■ PROBLEM DESCRIPTION
From the entries below, extract word for word the lines starting at the one that contains "## 📞 **피드백 및 지원**" and ending at the one that contains "### [Reaksi](https://news.ycombinator.com/item?id=41106686)", with both of those lines included.

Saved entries
══════════════════════════════
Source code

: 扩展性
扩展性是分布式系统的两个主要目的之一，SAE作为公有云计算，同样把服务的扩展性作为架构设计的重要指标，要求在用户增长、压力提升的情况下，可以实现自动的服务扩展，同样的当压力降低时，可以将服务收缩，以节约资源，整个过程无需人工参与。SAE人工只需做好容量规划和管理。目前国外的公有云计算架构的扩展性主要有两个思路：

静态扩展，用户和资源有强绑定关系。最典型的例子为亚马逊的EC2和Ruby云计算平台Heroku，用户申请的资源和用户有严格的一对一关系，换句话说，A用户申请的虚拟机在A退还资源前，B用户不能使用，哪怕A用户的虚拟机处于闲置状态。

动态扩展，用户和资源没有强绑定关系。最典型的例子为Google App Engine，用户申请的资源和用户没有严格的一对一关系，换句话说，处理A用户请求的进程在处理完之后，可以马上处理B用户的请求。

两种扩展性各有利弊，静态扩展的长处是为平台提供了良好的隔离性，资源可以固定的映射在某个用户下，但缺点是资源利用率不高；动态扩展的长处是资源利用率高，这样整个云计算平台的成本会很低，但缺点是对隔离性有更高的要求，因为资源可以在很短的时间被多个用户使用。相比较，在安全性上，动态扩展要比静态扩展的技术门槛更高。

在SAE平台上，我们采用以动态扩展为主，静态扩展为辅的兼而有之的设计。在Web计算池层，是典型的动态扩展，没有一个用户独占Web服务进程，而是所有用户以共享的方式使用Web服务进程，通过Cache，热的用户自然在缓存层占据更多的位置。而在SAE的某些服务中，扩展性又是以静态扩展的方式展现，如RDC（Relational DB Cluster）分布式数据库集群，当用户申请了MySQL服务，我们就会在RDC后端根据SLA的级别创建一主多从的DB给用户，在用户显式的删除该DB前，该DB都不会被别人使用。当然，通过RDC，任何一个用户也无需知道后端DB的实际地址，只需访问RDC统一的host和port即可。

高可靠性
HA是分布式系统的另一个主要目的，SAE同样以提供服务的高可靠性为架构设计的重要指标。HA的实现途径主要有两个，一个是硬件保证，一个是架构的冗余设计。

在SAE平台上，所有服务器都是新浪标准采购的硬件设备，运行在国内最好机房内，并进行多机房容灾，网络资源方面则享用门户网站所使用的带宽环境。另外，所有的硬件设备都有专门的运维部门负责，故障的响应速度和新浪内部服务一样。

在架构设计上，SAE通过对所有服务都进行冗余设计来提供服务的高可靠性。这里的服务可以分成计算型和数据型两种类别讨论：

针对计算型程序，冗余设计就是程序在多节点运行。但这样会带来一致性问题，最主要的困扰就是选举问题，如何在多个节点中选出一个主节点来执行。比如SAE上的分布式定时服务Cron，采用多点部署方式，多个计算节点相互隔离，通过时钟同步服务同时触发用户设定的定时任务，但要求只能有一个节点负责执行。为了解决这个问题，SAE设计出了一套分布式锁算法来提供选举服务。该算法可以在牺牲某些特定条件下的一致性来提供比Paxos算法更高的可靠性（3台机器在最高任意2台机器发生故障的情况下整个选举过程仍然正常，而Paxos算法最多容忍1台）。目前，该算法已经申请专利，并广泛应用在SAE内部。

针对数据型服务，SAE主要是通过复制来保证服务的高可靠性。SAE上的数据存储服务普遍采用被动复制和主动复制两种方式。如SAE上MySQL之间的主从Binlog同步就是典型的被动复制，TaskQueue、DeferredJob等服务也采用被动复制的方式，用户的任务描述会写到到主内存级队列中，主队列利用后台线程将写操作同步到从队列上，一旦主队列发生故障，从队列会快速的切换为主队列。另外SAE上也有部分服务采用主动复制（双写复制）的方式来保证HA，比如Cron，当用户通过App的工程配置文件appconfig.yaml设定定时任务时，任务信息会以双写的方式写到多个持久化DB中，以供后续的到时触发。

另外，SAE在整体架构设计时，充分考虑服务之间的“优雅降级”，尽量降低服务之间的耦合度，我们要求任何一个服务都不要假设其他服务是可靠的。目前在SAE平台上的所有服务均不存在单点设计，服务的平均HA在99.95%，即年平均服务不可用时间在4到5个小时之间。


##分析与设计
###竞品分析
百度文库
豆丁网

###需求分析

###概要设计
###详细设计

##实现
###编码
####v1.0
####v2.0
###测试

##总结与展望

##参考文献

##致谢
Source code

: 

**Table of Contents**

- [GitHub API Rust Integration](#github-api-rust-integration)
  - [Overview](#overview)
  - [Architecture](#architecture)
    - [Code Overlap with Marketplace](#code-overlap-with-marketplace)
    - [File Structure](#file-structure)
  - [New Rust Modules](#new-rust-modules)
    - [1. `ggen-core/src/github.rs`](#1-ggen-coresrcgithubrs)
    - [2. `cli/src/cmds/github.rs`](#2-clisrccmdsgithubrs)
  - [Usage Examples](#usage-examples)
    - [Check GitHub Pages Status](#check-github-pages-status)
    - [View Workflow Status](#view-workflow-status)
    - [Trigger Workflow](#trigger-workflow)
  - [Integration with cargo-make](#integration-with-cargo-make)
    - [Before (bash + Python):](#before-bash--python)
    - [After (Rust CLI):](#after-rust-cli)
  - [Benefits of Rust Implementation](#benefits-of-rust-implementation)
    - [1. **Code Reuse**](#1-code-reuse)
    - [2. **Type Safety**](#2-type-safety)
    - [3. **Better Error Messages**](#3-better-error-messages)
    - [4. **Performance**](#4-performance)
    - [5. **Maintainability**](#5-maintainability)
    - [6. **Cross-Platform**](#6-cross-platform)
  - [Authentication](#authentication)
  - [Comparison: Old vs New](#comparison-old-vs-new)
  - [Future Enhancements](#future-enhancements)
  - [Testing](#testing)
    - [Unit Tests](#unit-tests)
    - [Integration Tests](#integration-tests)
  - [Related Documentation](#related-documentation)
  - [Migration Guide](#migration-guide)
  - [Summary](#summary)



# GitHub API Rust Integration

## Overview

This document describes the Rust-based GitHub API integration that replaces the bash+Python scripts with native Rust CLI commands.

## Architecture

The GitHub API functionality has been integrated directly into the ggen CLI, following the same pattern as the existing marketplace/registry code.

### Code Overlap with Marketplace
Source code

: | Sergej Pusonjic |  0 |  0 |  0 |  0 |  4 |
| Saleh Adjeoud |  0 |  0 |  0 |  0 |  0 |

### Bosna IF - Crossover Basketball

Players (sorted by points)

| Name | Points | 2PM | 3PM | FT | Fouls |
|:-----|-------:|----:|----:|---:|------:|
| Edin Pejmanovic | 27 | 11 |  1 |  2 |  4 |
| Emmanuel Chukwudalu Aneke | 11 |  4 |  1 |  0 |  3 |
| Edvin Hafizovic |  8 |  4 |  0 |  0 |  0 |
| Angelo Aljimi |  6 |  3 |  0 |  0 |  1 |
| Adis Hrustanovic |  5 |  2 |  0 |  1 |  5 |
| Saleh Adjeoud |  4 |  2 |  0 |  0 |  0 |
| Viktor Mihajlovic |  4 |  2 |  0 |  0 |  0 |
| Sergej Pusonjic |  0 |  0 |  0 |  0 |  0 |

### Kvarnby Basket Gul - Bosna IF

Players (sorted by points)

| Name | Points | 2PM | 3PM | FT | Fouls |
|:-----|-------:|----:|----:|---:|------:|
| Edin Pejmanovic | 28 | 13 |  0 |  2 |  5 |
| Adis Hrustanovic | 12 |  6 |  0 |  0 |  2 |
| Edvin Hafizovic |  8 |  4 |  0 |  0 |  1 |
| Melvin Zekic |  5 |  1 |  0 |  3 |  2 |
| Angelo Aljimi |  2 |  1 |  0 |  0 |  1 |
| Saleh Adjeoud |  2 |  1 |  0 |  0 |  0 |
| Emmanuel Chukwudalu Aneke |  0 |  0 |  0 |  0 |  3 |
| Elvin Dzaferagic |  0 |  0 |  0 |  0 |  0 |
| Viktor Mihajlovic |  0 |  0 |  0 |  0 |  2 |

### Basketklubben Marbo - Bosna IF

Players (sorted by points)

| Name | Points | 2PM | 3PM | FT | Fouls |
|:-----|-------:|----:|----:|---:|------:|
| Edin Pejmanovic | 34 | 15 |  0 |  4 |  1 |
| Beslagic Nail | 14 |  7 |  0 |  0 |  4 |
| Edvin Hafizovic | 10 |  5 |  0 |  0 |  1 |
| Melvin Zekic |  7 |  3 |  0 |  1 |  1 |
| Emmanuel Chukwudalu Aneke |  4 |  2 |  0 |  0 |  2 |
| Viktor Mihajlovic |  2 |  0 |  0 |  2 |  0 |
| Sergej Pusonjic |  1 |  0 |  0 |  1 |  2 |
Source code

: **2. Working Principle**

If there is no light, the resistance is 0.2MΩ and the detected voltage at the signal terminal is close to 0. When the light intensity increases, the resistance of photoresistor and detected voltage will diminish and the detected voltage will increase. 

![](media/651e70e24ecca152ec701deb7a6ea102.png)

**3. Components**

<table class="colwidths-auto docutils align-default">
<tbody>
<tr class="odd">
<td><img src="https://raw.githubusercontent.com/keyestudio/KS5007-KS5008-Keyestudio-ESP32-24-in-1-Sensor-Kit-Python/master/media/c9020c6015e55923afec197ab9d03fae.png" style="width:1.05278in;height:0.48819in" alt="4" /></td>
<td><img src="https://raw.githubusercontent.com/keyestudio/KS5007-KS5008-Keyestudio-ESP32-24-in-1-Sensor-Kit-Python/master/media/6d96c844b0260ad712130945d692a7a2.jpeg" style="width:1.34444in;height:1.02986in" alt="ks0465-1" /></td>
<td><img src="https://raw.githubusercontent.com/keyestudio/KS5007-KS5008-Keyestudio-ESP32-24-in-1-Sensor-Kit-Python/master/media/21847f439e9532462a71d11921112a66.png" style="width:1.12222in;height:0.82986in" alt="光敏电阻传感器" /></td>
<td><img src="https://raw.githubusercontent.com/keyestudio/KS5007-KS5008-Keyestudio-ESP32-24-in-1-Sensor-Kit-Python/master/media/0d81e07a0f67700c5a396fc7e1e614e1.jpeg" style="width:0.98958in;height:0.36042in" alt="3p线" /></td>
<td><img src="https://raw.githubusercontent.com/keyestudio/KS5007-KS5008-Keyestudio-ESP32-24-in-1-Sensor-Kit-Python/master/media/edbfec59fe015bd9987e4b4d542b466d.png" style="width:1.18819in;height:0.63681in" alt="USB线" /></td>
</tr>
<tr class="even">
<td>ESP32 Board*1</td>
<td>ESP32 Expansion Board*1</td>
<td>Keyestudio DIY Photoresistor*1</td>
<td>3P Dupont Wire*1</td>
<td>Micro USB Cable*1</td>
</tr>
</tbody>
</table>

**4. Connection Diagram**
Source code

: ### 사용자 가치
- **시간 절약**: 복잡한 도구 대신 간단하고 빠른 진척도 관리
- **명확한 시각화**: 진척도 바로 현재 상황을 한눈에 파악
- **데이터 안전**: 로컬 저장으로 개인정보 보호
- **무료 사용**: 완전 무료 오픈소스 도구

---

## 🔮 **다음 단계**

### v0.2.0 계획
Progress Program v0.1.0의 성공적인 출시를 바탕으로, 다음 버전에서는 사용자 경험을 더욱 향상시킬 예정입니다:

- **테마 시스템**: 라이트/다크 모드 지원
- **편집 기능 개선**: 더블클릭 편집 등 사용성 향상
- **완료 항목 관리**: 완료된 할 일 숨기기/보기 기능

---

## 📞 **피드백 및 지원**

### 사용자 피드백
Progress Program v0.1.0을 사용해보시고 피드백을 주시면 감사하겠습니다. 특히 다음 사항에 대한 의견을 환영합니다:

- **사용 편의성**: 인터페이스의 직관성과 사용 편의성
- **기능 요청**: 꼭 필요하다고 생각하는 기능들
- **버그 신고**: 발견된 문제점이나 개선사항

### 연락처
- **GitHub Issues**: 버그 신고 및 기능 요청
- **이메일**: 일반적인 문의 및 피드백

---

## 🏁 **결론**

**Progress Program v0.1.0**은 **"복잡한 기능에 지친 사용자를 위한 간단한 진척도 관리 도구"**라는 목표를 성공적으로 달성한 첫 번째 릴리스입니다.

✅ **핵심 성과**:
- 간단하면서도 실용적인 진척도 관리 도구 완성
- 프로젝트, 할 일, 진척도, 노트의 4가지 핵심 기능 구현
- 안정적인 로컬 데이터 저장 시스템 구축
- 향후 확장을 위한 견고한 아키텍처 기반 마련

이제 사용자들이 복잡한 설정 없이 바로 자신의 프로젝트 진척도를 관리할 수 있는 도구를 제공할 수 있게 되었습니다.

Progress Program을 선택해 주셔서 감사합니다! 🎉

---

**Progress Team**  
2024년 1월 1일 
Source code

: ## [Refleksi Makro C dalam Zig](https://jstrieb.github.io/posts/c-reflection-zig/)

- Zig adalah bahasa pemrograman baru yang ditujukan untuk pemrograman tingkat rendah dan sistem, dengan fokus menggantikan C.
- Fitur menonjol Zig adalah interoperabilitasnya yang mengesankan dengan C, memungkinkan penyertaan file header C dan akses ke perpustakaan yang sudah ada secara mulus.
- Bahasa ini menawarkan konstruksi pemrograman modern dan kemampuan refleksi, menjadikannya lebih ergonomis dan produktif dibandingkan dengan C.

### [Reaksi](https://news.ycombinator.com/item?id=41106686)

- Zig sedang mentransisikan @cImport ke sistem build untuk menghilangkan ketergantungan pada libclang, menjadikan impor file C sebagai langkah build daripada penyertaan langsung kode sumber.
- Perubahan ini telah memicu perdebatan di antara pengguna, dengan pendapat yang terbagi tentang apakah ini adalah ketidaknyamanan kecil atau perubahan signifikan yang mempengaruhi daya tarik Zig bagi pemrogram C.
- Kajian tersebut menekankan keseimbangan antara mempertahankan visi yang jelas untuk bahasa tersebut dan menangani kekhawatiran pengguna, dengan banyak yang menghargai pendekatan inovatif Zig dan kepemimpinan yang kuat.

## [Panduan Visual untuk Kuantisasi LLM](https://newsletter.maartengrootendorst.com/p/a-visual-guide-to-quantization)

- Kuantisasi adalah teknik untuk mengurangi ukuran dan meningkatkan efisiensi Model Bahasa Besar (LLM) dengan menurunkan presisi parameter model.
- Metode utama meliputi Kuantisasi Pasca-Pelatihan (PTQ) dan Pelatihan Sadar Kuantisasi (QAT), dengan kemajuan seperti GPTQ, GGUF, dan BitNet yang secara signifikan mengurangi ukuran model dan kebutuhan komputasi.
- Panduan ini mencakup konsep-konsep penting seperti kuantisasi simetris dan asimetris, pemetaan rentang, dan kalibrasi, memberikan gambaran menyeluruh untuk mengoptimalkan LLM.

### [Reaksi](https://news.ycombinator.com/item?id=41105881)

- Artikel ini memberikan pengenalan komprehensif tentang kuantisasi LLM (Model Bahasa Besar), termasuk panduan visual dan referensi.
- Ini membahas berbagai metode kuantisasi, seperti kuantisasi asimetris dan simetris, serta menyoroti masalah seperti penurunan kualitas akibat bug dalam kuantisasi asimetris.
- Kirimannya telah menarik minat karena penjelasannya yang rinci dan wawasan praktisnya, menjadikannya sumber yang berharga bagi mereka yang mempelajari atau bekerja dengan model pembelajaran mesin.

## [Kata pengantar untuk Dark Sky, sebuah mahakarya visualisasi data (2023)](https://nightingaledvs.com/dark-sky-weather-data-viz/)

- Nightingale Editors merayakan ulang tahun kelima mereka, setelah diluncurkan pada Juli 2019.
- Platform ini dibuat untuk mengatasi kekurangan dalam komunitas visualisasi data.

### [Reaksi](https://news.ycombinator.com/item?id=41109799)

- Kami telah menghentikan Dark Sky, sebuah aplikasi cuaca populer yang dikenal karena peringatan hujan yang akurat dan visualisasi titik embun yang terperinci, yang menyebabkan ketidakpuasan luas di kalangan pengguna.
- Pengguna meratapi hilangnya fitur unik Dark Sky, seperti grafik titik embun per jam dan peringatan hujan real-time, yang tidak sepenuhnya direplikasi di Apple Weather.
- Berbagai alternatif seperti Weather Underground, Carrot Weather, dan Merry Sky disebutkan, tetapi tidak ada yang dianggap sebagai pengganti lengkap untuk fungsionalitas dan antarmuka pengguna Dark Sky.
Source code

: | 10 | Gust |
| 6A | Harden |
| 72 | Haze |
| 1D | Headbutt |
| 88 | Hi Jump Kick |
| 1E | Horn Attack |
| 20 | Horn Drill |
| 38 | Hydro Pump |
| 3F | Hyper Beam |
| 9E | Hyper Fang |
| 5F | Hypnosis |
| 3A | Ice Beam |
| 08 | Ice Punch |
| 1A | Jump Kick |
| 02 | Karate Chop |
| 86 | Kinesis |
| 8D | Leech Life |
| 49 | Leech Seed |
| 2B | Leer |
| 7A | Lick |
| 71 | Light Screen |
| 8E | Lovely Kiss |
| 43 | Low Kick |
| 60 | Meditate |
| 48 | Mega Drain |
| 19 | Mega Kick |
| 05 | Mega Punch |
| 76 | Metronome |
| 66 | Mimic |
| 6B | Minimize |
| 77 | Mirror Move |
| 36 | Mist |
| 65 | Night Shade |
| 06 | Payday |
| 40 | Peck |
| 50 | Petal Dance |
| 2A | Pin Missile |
══════════════════════════════
■ TASK ANSWER
## 📞 **피드백 및 지원**

### 사용자 피드백
Progress Program v0.1.0을 사용해보시고 피드백을 주시면 감사하겠습니다. 특히 다음 사항에 대한 의견을 환영합니다:

- **사용 편의성**: 인터페이스의 직관성과 사용 편의성
- **기능 요청**: 꼭 필요하다고 생각하는 기능들
- **버그 신고**: 발견된 문제점이나 개선사항

### 연락처
- **GitHub Issues**: 버그 신고 및 기능 요청
- **이메일**: 일반적인 문의 및 피드백

---

## 🏁 **결론**

**Progress Program v0.1.0**은 **"복잡한 기능에 지친 사용자를 위한 간단한 진척도 관리 도구"**라는 목표를 성공적으로 달성한 첫 번째 릴리스입니다.

✅ **핵심 성과**:
- 간단하면서도 실용적인 진척도 관리 도구 완성
- 프로젝트, 할 일, 진척도, 노트의 4가지 핵심 기능 구현
- 안정적인 로컬 데이터 저장 시스템 구축
- 향후 확장을 위한 견고한 아키텍처 기반 마련

이제 사용자들이 복잡한 설정 없이 바로 자신의 프로젝트 진척도를 관리할 수 있는 도구를 제공할 수 있게 되었습니다.

Progress Program을 선택해 주셔서 감사합니다! 🎉

---

**Progress Team**  
2024년 1월 1일 
Source code

: ## [Refleksi Makro C dalam Zig](https://jstrieb.github.io/posts/c-reflection-zig/)

- Zig adalah bahasa pemrograman baru yang ditujukan untuk pemrograman tingkat rendah dan sistem, dengan fokus menggantikan C.
- Fitur menonjol Zig adalah interoperabilitasnya yang mengesankan dengan C, memungkinkan penyertaan file header C dan akses ke perpustakaan yang sudah ada secara mulus.
- Bahasa ini menawarkan konstruksi pemrograman modern dan kemampuan refleksi, menjadikannya lebih ergonomis dan produktif dibandingkan dengan C.

### [Reaksi](https://news.ycombinator.com/item?id=41106686)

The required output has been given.